- CONSIGNE DE L'EXERCICE -
Reproduisez à l'identique, s'il vous plaît, les données depuis leur début jusqu'à la ligne contenant « family: Berberidaceae », celle-ci incluse.

+++

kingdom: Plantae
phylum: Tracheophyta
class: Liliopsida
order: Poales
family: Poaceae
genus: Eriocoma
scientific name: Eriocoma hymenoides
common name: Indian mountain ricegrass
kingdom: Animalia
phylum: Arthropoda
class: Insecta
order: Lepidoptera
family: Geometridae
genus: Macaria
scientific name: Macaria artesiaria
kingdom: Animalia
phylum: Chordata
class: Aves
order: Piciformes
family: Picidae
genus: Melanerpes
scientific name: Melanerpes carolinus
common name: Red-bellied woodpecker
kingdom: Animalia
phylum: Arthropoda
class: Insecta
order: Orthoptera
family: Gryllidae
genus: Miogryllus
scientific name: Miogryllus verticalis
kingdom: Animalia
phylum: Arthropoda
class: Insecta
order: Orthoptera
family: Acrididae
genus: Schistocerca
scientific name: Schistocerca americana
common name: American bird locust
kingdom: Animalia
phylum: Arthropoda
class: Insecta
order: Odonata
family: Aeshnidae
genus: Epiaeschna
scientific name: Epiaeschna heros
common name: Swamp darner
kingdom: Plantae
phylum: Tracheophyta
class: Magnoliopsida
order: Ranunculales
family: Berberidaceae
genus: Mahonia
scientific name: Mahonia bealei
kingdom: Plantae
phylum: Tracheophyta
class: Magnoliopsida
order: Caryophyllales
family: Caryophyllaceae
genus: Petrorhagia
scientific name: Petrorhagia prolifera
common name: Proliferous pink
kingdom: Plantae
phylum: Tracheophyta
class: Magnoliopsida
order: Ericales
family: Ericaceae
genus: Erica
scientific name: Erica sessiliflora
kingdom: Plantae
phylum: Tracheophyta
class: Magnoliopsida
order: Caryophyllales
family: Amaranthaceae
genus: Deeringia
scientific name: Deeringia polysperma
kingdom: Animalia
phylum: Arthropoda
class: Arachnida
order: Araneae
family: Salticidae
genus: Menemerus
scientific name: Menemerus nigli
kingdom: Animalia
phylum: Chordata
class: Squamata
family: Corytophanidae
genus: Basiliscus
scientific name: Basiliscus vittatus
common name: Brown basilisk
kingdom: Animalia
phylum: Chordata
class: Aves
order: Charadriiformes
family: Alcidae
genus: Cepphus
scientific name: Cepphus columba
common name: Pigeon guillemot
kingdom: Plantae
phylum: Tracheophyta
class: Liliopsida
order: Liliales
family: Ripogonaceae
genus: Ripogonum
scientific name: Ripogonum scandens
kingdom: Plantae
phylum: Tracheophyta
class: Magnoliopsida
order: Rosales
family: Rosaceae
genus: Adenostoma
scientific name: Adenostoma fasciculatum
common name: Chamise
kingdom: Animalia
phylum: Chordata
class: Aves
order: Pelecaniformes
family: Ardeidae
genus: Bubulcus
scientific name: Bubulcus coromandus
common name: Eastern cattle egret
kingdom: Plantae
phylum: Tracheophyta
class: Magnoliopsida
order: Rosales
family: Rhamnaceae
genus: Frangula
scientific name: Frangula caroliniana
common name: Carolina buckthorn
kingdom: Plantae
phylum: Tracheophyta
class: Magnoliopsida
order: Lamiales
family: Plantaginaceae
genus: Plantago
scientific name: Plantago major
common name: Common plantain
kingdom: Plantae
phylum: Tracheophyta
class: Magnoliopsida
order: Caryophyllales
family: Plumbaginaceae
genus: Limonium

+++

- RÉSULTAT OBTENU -
kingdom: Plantae
phylum: Tracheophyta
class: Liliopsida
order: Poales
family: Poaceae
genus: Eriocoma
scientific name: Eriocoma hymenoides
common name: Indian mountain ricegrass
kingdom: Animalia
phylum: Arthropoda
class: Insecta
order: Lepidoptera
family: Geometridae
genus: Macaria
scientific name: Macaria artesiaria
kingdom: Animalia
phylum: Chordata
class: Aves
order: Piciformes
family: Picidae
genus: Melanerpes
scientific name: Melanerpes carolinus
common name: Red-bellied woodpecker
kingdom: Animalia
phylum: Arthropoda
class: Insecta
order: Orthoptera
family: Gryllidae
genus: Miogryllus
scientific name: Miogryllus verticalis
kingdom: Animalia
phylum: Arthropoda
class: Insecta
order: Orthoptera
family: Acrididae
genus: Schistocerca
scientific name: Schistocerca americana
common name: American bird locust
kingdom: Animalia
phylum: Arthropoda
class: Insecta
order: Odonata
family: Aeshnidae
genus: Epiaeschna
scientific name: Epiaeschna heros
common name: Swamp darner
kingdom: Plantae
phylum: Tracheophyta
class: Magnoliopsida
order: Ranunculales
family: Berberidaceae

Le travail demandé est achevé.